***** Data rows
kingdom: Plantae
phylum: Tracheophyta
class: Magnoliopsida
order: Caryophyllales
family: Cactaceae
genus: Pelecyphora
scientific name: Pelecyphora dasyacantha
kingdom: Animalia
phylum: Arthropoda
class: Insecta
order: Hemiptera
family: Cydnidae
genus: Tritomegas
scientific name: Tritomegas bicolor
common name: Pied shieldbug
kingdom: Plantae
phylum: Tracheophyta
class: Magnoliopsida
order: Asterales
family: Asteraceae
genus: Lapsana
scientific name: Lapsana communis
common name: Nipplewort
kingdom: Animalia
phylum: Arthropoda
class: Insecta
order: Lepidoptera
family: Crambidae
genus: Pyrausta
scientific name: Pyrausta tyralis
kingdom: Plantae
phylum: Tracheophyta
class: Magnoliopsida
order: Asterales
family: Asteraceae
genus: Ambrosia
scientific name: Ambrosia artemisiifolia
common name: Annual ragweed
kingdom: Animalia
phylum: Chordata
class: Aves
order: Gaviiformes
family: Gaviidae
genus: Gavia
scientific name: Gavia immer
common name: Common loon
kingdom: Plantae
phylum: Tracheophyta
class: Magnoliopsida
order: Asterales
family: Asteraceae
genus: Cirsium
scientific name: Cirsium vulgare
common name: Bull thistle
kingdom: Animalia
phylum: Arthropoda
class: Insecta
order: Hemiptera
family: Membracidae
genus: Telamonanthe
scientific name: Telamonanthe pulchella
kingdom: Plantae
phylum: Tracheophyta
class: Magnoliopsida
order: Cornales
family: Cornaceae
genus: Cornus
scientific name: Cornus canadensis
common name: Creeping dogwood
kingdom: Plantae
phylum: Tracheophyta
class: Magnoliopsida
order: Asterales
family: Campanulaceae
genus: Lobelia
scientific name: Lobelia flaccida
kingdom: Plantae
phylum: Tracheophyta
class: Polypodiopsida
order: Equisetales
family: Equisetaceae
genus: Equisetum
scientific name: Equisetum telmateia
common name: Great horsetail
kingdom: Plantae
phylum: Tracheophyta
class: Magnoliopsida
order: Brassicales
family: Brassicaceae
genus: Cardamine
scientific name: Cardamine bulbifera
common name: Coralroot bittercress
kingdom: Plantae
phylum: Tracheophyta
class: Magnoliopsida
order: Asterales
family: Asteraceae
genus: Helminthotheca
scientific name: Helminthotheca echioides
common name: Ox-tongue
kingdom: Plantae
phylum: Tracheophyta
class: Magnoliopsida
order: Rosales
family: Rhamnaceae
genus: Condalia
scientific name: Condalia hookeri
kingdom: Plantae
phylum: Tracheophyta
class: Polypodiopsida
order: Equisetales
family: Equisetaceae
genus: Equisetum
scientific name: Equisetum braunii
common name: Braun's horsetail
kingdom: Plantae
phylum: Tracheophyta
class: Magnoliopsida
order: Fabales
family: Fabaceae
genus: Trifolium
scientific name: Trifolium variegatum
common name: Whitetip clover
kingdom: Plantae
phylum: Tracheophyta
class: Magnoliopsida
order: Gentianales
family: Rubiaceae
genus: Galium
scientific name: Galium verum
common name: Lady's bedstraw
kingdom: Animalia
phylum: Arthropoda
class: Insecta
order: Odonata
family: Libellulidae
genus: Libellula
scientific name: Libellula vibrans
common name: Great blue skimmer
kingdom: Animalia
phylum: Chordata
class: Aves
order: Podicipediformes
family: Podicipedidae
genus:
**********
[To be done]: Lay out every line of the rows above as a numbered list, omitting any blank lines.

[Response to this exercise]:
1. kingdom: Plantae
2. phylum: Tracheophyta
3. class: Magnoliopsida
4. order: Caryophyllales
5. family: Cactaceae
6. genus: Pelecyphora
7. scientific name: Pelecyphora dasyacantha
8. kingdom: Animalia
9. phylum: Arthropoda
10. class: Insecta
11. order: Hemiptera
12. family: Cydnidae
13. genus: Tritomegas
14. scientific name: Tritomegas bicolor
15. common name: Pied shieldbug
16. kingdom: Plantae
17. phylum: Tracheophyta
18. class: Magnoliopsida
19. order: Asterales
20. family: Asteraceae
21. genus: Lapsana
22. scientific name: Lapsana communis
23. common name: Nipplewort
24. kingdom: Animalia
25. phylum: Arthropoda
26. class: Insecta
27. order: Lepidoptera
28. family: Crambidae
29. genus: Pyrausta
30. scientific name: Pyrausta tyralis
31. kingdom: Plantae
32. phylum: Tracheophyta
33. class: Magnoliopsida
34. order: Asterales
35. family: Asteraceae
36. genus: Ambrosia
37. scientific name: Ambrosia artemisiifolia
38. common name: Annual ragweed
39. kingdom: Animalia
40. phylum: Chordata
41. class: Aves
42. order: Gaviiformes
43. family: Gaviidae
44. genus: Gavia
45. scientific name: Gavia immer
46. common name: Common loon
47. kingdom: Plantae
48. phylum: Tracheophyta
49. class: Magnoliopsida
50. order: Asterales
51. family: Asteraceae
52. genus: Cirsium
53. scientific name: Cirsium vulgare
54. common name: Bull thistle
55. kingdom: Animalia
56. phylum: Arthropoda
57. class: Insecta
58. order: Hemiptera
59. family: Membracidae
60. genus: Telamonanthe
61. scientific name: Telamonanthe pulchella
62. kingdom: Plantae
63. phylum: Tracheophyta
64. class: Magnoliopsida
65. order: Cornales
66. family: Cornaceae
67. genus: Cornus
68. scientific name: Cornus canadensis
69. common name: Creeping dogwood
70. kingdom: Plantae
71. phylum: Tracheophyta
72. class: Magnoliopsida
73. order: Asterales
74. family: Campanulaceae
75. genus: Lobelia
76. scientific name: Lobelia flaccida
77. kingdom: Plantae
78. phylum: Tracheophyta
79. class: Polypodiopsida
80. order: Equisetales
81. family: Equisetaceae
82. genus: Equisetum
83. scientific name: Equisetum telmateia
84. common name: Great horsetail
85. kingdom: Plantae
86. phylum: Tracheophyta
87. class: Magnoliopsida
88. order: Brassicales
89. family: Brassicaceae
90. genus: Cardamine
91. scientific name: Cardamine bulbifera
92. common name: Coralroot bittercress
93. kingdom: Plantae
94. phylum: Tracheophyta
95. class: Magnoliopsida
96. order: Asterales
97. family: Asteraceae
98. genus: Helminthotheca
99. scientific name: Helminthotheca echioides
100. common name: Ox-tongue
101. kingdom: Plantae
102. phylum: Tracheophyta
103. class: Magnoliopsida
104. order: Rosales
105. family: Rhamnaceae
106. genus: Condalia
107. scientific name: Condalia hookeri
108. kingdom: Plantae
109. phylum: Tracheophyta
110. class: Polypodiopsida
111. order: Equisetales
112. family: Equisetaceae
113. genus: Equisetum
114. scientific name: Equisetum braunii
115. common name: Braun's horsetail
116. kingdom: Plantae
117. phylum: Tracheophyta
118. class: Magnoliopsida
119. order: Fabales
120. family: Fabaceae
121. genus: Trifolium
122. scientific name: Trifolium variegatum
123. common name: Whitetip clover
124. kingdom: Plantae
125. phylum: Tracheophyta
126. class: Magnoliopsida
127. order: Gentianales
128. family: Rubiaceae
129. genus: Galium
130. scientific name: Galium verum
131. common name: Lady's bedstraw
132. kingdom: Animalia
133. phylum: Arthropoda
134. class: Insecta
135. order: Odonata
136. family: Libellulidae
137. genus: Libellula
138. scientific name: Libellula vibrans
139. common name: Great blue skimmer
140. kingdom: Animalia
141. phylum: Chordata
142. class: Aves
143. order: Podicipediformes
144. family: Podicipedidae
145. genus:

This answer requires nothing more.